Texto proporcionado:
▽
La crisis en España preocupa precisamente porque afecta al Coeficiente Gini. Y esto puede significar la destrucción de la clase media y del tejido productivo del país. Es una situación que se ha dado en otros lugares y momentos, y el mejor ejemplo lo tenemos en Argentina. A principios de siglo Argentina era la cuarta potencia económica del mundo. Todavía en 1975 su Coeficiente Gini era de 0,35. En la actualidad alcanza el 0,44, aunque llegó al 0,55 en el 2002. En Argentina la clase media y la seguridad jurídica fueron las principales víctimas de la crisis, con el arribismo de populismos y dictaduras.

Por cierto, Colombia (0,53), Chile (0,52), Ecuador (0,49), Perú (0, 48) o México (0,47) sufren igualmente una situación de franca desigualdad. Como excepción en el mundo de habla hispana, podemos citar los ejemplos de Uruguay y Nicaragua (0,34).

Pero volvamos al idioma.
△
Tareas por realizar:
A - Reproduce tal cual el fragmento del texto sobre el Coeficiente Gini que va desde "Por cierto, Colombia" hasta "y Nicaragua (0,34).".
B - Según el texto sobre el Coeficiente Gini, ¿qué valor tenía ese coeficiente en Argentina en 1975?
C - ¿Puedes continuar el texto sobre el Coeficiente Gini a partir del punto en que termina?
El listado procede de una fuente distinta a la del texto.

Datos sin procesar:
▽
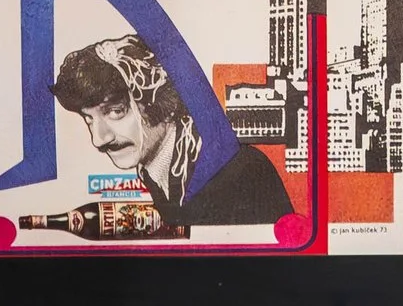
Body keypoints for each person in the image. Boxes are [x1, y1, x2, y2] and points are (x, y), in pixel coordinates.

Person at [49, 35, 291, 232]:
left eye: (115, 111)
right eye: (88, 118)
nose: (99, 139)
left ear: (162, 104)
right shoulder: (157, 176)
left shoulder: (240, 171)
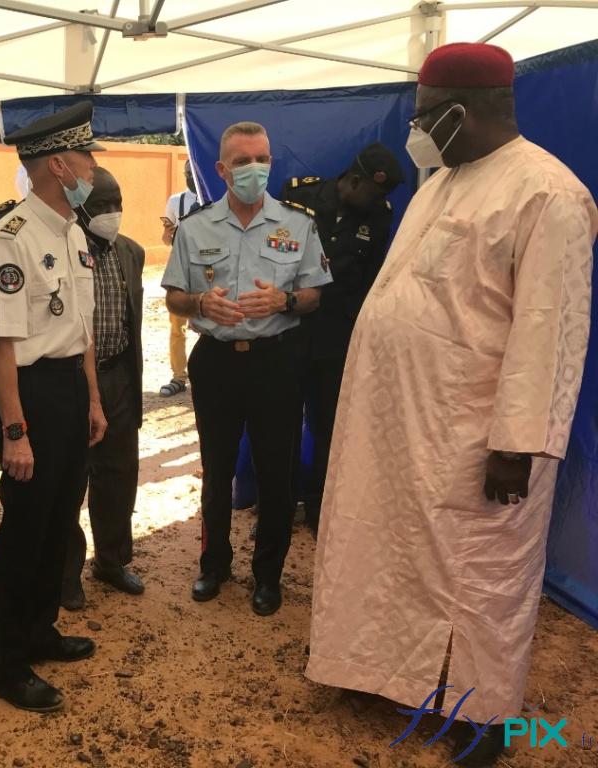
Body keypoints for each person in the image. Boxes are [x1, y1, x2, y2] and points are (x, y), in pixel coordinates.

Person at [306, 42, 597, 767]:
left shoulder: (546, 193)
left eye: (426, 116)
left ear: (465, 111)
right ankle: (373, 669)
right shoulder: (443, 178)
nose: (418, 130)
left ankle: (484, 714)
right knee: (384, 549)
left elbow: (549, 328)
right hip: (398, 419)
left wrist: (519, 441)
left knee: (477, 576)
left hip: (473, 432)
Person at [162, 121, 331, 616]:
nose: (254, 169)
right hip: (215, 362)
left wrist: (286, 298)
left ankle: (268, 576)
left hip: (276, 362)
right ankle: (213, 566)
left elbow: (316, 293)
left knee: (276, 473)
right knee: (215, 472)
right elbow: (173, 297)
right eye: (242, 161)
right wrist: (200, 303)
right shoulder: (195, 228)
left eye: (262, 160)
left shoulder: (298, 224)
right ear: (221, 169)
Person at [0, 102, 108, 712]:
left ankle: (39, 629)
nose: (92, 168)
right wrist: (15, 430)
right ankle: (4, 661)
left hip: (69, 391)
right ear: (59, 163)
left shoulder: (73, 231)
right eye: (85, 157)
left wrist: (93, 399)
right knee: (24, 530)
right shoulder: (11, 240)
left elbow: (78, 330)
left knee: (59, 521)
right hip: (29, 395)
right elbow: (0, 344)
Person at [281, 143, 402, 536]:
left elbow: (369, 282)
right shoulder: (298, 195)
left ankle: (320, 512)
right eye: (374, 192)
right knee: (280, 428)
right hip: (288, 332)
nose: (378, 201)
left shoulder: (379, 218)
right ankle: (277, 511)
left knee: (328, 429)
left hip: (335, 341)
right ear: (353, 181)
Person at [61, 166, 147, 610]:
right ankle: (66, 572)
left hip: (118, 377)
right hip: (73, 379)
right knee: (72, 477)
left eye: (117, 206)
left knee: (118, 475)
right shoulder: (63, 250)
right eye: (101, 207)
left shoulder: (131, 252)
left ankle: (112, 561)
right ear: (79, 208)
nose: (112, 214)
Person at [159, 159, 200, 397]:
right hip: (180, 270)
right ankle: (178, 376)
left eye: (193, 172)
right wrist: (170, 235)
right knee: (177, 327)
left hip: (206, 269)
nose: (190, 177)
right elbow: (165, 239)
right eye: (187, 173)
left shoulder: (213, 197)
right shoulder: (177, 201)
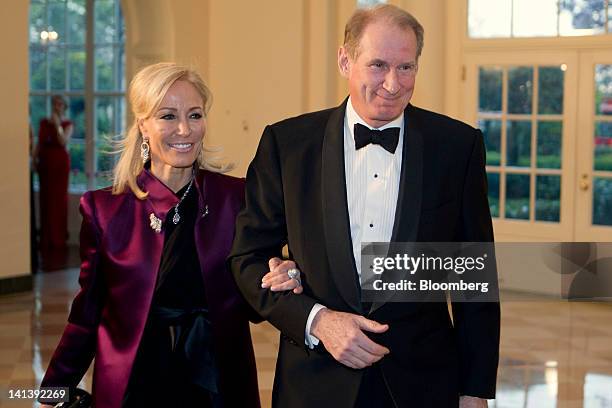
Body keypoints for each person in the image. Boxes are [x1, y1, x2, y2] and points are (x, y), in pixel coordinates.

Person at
△
▽
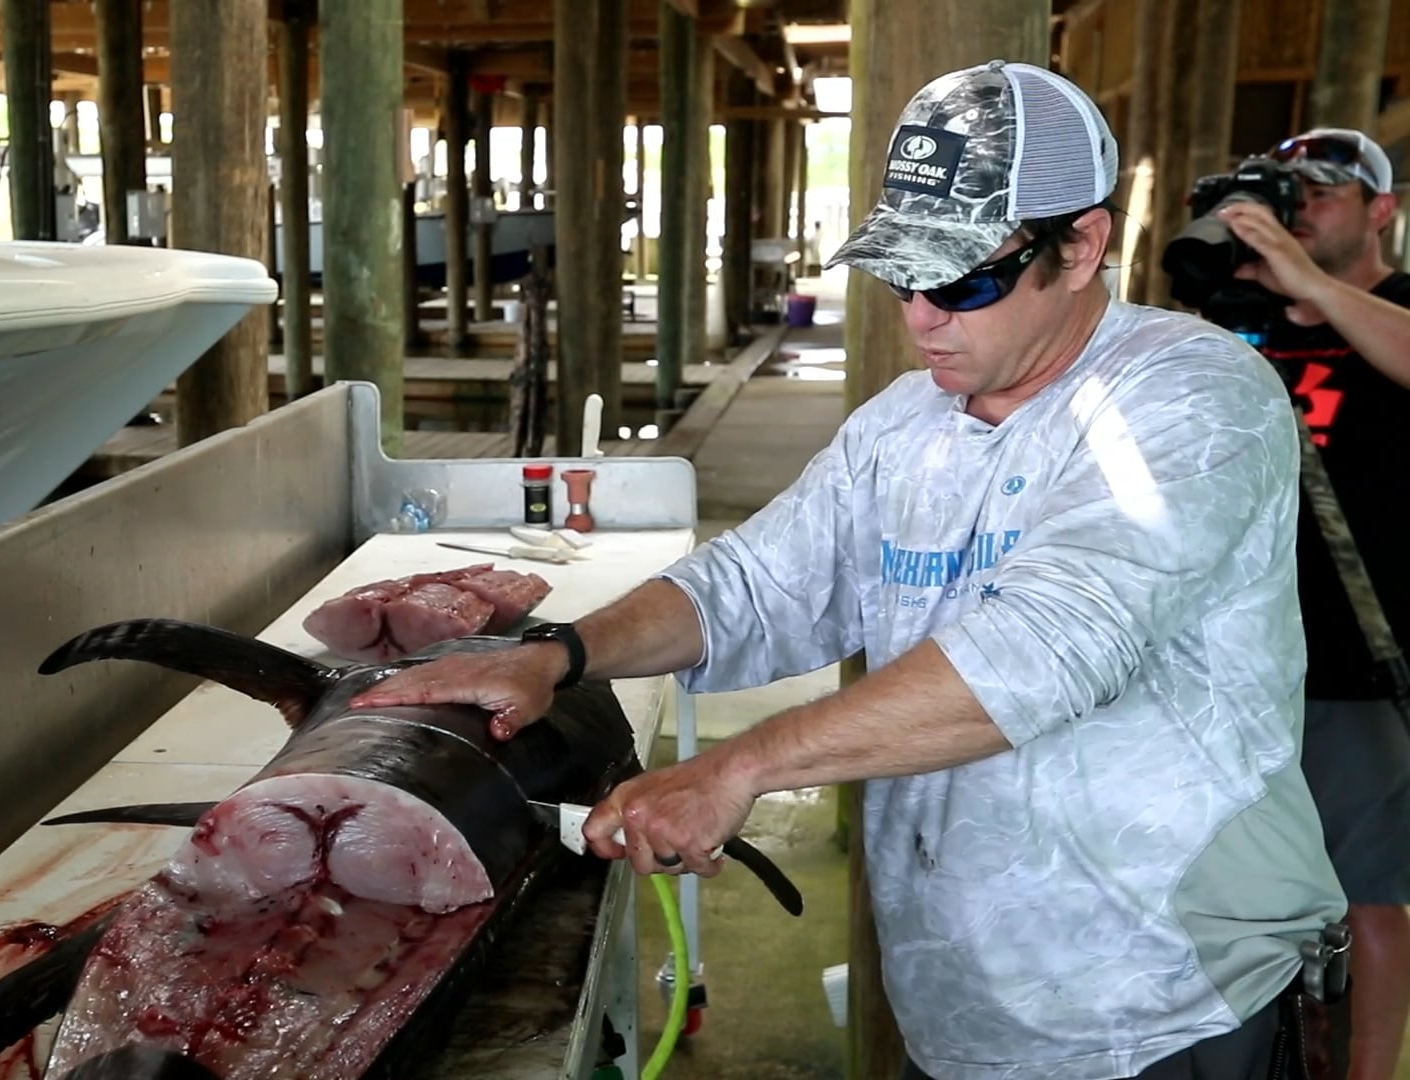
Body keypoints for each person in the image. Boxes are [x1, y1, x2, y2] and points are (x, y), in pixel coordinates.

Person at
△
Respuestas del ejercicio:
A -
Por cierto, Colombia (0,53), Chile (0,52), Ecuador (0,49), Perú (0, 48) o México (0,47) sufren igualmente una situación de franca desigualdad. Como excepción en el mundo de habla hispana, podemos citar los ejemplos de Uruguay y Nicaragua (0,34).

B - 0,35

C -
En ocasiones los factores socioeconómicos no inciden tan negativamente en la educación. Tal es el caso de Argentina. A pesar de todo lo antedicho, el país del cono sur tiene un nivel de educación equiparable (si no mejor) al de España o cualquier otro estado similar. Creo que tiene que ver con su pasado próspero, del que perdura la conciencia de la importancia de la formación.

En España el proceso ha sido a la inversa. La España de principios de siglo XX era un país con serias carencias, especialmente en entornos rurales y deprimidos. El ideal ilustrado tenía por antagonista una sociedad civil muy cerrada en sí misma, piadosa y desengañada por un designio funesto del que apenas se culpaba. Era España un país provinciano, desencantado, y los intentos de elevar el nivel cultural de la población no fructificaron. La Institución Libre de Enseñanza, por ejemplo, una gran oportunidad, muere con la Guerra Civil.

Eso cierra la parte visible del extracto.